Melissa Carper, a cross-genre country singer-songwriter and bassist based now in Austin, Texas, after many years in Eureka Springs, has toured around Europe before.

"I know in England, the people over there really love American music," she said. "I think the audiences are just really super-enthusiastic, and they really get it. They don't get to hear it so much as people over here, so I think they're pretty excited when they hear it."

Cross-Atlantic cultural trends have been influencing art and culture on opposite continents for centuries. American folk music bears a significant debt to both Anglo-Irish dance tunes and balladry alongside the influence of West African rhythms and improvisation. Mid-century British youth took inspiration from Black American rock 'n' roll records to foster the British Invasion.

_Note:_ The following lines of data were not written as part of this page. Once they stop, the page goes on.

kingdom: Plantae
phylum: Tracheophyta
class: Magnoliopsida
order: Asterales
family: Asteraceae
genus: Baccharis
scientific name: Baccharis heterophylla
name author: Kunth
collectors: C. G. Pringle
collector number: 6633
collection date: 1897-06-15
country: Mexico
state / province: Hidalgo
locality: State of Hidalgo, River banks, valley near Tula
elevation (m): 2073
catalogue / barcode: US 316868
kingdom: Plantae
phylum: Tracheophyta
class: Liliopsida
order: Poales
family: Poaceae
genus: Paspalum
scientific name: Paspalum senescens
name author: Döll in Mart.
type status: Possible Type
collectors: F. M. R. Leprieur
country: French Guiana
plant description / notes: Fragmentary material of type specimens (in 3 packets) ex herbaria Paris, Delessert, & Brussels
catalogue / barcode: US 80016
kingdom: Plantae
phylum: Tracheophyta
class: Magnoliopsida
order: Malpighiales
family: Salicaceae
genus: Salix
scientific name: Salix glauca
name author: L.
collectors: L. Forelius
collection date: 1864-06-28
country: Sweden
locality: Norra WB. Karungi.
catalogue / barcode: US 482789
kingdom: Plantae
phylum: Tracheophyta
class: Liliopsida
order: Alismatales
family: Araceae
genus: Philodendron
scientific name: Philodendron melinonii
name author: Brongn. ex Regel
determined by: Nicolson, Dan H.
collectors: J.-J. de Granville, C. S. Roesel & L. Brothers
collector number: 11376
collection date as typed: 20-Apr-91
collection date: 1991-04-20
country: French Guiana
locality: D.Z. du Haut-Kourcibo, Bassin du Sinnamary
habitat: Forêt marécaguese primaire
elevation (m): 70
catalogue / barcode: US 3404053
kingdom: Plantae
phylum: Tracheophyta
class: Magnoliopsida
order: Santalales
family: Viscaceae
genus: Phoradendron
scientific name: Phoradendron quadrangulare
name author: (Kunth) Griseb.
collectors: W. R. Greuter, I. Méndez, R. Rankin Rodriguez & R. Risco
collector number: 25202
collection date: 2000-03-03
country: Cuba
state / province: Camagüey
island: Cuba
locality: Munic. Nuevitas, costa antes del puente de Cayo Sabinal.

"Bringing that roots music over is something that I feel really good about, showing everybody that it's still alive and writing new songs," Carper said. "I think they recognize, 'Oh, this music came over from here, but they've added something different to it in America.'"

"I'm going to be touring with Willi Carlisle for several of those dates, and he does a similar thing to me: where he plays something that sounds old, but he's put his own twist to it," she said. "I feel like we're just keeping that music alive. And anybody who appreciates that style of music is always happy to hear it evolve."

Information for this article was contributed by Mike Wickline of the Arkansas Democrat-Gazette.